May 7, 2026 · ai ai-agents coding · Source ↗

TLDR

Zyphra’s ZAYA1-8B runs at 760M active parameters (8.4B total MoE) and matches DeepSeek-R1 on AIME 2025 and HMMT math benchmarks.

MoE architecture activates only 760M of 8.4B parameters per token, keeping inference cost near sub-1B dense model levels.
Markovian RSA generates parallel reasoning traces in chunks, discarding only tail context to keep the window bounded – enabling scaling with compute budget rather than hitting a fixed ceiling.
Co-design matters: applying Markovian RSA to Qwen3-4B without co-training produced significantly smaller gains, so the method is not plug-and-play.
Agentic benchmarks are weak – BFCL-V4 at 39.22 and TAU2 at 43.12 trail Qwen3-4B-Thinking by ~10 points; not suitable for tool-calling or multi-step agent workflows.
Trained end-to-end on a 1,024-node AMD Instinct MI300X cluster using IBM and AMD Pensando Pollara interconnect – the most capable model publicly demonstrated on AMD hardware.

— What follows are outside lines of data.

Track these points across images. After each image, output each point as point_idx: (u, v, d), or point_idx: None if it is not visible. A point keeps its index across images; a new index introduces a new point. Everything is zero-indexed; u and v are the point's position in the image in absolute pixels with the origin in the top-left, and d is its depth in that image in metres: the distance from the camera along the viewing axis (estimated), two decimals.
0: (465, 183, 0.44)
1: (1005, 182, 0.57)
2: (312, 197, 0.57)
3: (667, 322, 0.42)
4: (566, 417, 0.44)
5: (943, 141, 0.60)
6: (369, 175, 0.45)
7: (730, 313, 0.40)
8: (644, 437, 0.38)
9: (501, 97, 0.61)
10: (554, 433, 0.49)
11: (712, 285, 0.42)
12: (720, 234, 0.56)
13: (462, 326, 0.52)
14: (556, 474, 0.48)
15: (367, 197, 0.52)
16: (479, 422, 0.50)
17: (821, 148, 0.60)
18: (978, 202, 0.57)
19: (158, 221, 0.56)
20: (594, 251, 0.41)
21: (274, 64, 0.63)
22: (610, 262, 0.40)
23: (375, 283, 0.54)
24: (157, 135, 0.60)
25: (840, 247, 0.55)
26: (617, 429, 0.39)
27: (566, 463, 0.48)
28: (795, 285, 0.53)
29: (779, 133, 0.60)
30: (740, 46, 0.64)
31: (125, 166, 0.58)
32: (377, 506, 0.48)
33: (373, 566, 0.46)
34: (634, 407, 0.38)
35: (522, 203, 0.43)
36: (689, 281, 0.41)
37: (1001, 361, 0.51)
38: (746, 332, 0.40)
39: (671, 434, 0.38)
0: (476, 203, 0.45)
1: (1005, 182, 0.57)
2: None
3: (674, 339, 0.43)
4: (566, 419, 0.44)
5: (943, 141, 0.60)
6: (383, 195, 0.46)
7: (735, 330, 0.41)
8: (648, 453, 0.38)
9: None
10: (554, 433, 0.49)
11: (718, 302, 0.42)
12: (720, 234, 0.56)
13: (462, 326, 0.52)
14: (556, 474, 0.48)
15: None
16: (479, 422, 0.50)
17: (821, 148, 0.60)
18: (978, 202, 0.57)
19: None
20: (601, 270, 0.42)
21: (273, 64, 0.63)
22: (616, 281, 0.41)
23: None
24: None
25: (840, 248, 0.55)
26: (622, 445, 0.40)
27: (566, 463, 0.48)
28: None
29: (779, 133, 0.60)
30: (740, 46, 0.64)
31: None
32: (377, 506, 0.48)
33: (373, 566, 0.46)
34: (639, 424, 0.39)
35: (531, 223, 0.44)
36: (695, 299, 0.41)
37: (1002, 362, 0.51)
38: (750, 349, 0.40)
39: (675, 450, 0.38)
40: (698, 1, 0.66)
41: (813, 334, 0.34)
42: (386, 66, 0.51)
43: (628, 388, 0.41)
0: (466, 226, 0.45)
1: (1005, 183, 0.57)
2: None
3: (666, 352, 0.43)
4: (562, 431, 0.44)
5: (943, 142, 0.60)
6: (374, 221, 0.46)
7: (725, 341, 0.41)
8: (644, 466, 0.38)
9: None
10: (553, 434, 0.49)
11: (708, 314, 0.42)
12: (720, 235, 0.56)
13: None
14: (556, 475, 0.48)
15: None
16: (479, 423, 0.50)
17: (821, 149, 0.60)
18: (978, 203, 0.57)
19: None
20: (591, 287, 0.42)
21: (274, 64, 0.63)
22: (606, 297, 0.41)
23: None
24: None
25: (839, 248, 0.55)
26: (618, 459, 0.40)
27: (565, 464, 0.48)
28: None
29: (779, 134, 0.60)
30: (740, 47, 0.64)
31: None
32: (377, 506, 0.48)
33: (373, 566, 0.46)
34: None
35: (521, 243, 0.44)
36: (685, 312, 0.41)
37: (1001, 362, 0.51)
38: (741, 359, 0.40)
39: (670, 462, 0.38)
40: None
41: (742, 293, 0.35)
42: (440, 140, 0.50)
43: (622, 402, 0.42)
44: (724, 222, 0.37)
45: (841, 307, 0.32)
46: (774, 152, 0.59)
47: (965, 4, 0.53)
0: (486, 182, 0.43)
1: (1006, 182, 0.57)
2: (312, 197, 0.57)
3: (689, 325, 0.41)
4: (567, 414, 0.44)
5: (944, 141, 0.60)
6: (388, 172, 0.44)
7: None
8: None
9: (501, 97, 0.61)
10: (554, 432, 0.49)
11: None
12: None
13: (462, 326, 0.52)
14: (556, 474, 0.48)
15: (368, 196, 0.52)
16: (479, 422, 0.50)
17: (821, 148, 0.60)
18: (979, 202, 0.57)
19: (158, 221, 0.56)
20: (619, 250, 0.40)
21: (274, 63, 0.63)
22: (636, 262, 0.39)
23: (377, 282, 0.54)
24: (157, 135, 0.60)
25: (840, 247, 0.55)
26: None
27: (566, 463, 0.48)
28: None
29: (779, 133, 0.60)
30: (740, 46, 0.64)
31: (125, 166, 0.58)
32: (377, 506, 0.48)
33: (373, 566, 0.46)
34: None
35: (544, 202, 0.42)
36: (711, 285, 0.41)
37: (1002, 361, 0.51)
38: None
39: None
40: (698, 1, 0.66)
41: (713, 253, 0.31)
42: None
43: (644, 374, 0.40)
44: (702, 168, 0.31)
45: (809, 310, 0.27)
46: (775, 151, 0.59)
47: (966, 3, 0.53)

Commenters agree the agentic gap is the real blocker for coding harness adoption; most production coding agents rely on tool calls for context gathering, where ZAYA1-8B currently underperforms.
Practical friction noted for local deployment: standard vLLM fails, requiring Zyphra’s own fork – worth verifying before integrating into existing inference stacks.
Broader sentiment leans toward small-model optimism, with Qwen3 27B already cited as a working single-GPU agentic coding option, framing ZAYA1-8B as part of a real trend rather than an outlier.

@sva_: Notes potential to improve Markovian RSA beyond fixed tail-token cutting with a tunable parameter, suggesting the inference method is not yet fully optimized.